▸ TEXTO EXTRAÍDO
┌──

Título: A chance do Brasil
Autor: STEVENS REHEN E ALYSSON MUOTRI
Fonte: O Globo, 04/11/2004, Opinião, p. 7

Cientistas brasileiros vêm evidenciando o potencial terapêutico de células-tronco adultas no tratamento de doenças cardíacas e seu estudo deve continuar sendo incentivado em nosso país. Apesar disso, é muito pouco provável que tais células venham a ser utilizadas no tratamento de enfermidades como diabetes, Alzheimer, Parkinson etc.

Diferentes das células adultas, as células-tronco embrionárias são comprovadamente capazes de se diferenciar nos mais variados tipos celulares que compõem nosso corpo e, apesar do nome, não são derivadas de fetos humanos mas de conjuntos celulares muito pouco desenvolvidos, congelados em clínicas de fertilização e eventualmente descartados ¿ jogados no lixo ¿ após determinados períodos de tempo.

O presidente reeleito dos Estados Unidos, George Bush, impede em seu país o investimento de dinheiro público em estudos e lidera uma cruzada pelo banimento das pesquisas com células-tronco embrionárias em escala mundial. A comunidade científica americana percebe a gravidade de tais atos e, no início de outubro, reuniu-se a filósofos, economistas e representantes de diferentes crenças religiosas para debater o potencial dessas células e as conseqüências de sua não utilização para o progresso da medicina moderna.

O evento ocorreu no Instituto de Pesquisa Salk, na cidade de San Diego, Califórnia, e terá uma síntese apresentada pela televisão americana, em cadeia nacional, neste mês. Ao contrário do que possa parecer, diversos representantes religiosos, incluindo judeus e muçulmanos, parecem não se opor à utilização de células-tronco embrionárias, fundamentando-se no potencial desta tecnologia para salvar vidas humanas. A exceção ficou mesmo por conta dos representantes cristãos, grupo religioso em que não houve consenso a respeito.

Para alguns dos cientistas que participaram da reunião, o potencial terapêutico das células-tronco embrionárias poderia ser comparado aos efeitos da revolução industrial na Inglaterra ou do silício e da biotecnologia sobre os Estados Unidos. Neste sentido, o embargo governamental vigente trará conseqüências irreparáveis ao desenvolvimento tecnológico e melhoria da qualidade de vida do povo americano, ameaçando-se assim a soberania científica daquele país.

└──

▸ CONJUNTO DE TAREFAS
1. Segundo o artigo, por que diversos representantes religiosos parecem não se opor ao uso de células-tronco embrionárias? Responda em uma a três frases.
2. Transcreva do artigo o trecho que vai de "Diferentes das células" a "períodos de tempo.".
3. Em que instituição ocorreu o evento de outubro descrito no artigo?
Baseie-se somente no artigo para responder.

▸ LINHAS FORNECIDAS
┌──

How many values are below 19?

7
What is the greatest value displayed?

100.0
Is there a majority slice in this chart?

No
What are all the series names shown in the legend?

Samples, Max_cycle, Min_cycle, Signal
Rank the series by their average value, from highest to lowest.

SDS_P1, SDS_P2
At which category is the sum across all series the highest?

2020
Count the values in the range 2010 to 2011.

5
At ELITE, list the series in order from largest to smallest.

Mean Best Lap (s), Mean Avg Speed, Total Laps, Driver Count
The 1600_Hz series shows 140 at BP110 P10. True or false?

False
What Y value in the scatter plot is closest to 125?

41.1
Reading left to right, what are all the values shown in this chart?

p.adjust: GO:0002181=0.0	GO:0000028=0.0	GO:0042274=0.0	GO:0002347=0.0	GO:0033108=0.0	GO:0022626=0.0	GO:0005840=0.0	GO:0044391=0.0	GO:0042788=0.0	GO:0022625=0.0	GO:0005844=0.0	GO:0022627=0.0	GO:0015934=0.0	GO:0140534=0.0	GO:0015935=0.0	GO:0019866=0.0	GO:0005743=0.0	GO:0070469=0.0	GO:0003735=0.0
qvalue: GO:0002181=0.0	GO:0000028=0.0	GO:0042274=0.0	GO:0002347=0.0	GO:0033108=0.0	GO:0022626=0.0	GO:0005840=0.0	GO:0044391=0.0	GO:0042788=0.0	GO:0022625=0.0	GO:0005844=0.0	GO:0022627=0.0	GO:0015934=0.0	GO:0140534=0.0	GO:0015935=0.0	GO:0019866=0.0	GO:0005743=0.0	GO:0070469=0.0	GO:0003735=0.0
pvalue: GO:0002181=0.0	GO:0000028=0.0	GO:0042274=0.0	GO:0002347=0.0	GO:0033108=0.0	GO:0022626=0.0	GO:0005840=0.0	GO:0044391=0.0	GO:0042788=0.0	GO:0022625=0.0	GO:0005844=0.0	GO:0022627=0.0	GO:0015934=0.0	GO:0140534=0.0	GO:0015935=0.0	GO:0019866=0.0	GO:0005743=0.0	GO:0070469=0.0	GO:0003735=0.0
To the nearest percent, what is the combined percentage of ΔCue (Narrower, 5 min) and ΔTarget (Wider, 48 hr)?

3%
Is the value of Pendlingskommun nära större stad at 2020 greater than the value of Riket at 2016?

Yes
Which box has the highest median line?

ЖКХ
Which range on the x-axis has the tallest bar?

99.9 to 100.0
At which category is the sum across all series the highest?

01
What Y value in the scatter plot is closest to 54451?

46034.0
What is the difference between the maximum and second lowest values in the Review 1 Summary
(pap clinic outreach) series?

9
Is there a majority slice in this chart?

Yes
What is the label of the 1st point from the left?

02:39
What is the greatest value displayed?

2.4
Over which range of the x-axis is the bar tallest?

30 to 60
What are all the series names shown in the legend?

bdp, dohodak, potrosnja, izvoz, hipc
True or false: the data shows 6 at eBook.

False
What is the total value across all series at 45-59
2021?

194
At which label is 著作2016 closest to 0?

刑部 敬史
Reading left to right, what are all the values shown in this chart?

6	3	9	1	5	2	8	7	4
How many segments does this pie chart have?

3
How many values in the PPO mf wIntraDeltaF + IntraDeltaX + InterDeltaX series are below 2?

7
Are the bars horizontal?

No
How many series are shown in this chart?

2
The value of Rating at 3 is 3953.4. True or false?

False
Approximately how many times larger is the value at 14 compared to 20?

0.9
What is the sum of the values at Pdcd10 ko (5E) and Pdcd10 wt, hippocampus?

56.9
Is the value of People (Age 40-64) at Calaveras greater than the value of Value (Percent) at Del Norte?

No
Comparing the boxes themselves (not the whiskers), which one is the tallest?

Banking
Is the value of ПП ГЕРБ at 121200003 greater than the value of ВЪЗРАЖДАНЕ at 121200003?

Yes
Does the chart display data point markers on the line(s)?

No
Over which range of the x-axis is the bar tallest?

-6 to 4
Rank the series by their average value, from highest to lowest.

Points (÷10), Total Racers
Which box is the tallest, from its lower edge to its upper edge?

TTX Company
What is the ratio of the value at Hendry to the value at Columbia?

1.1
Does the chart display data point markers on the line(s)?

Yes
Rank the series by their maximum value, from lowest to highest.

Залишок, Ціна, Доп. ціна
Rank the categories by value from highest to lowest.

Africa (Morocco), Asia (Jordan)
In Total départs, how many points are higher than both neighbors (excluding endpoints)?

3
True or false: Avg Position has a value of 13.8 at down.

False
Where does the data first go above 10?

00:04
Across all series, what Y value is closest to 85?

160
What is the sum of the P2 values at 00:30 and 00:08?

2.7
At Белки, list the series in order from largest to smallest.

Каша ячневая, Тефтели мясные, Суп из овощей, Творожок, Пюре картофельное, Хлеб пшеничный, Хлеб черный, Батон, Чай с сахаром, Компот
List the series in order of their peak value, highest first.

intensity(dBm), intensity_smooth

└──

▸ RESPOSTAS POR TAREFA
1. Eles se fundamentam no potencial dessa tecnologia para salvar vidas humanas. Entre esses representantes estão judeus e muçulmanos.

2.
Diferentes das células adultas, as células-tronco embrionárias são comprovadamente capazes de se diferenciar nos mais variados tipos celulares que compõem nosso corpo e, apesar do nome, não são derivadas de fetos humanos mas de conjuntos celulares muito pouco desenvolvidos, congelados em clínicas de fertilização e eventualmente descartados ¿ jogados no lixo ¿ após determinados períodos de tempo.

3. No Instituto de Pesquisa Salk, na cidade de San Diego, Califórnia.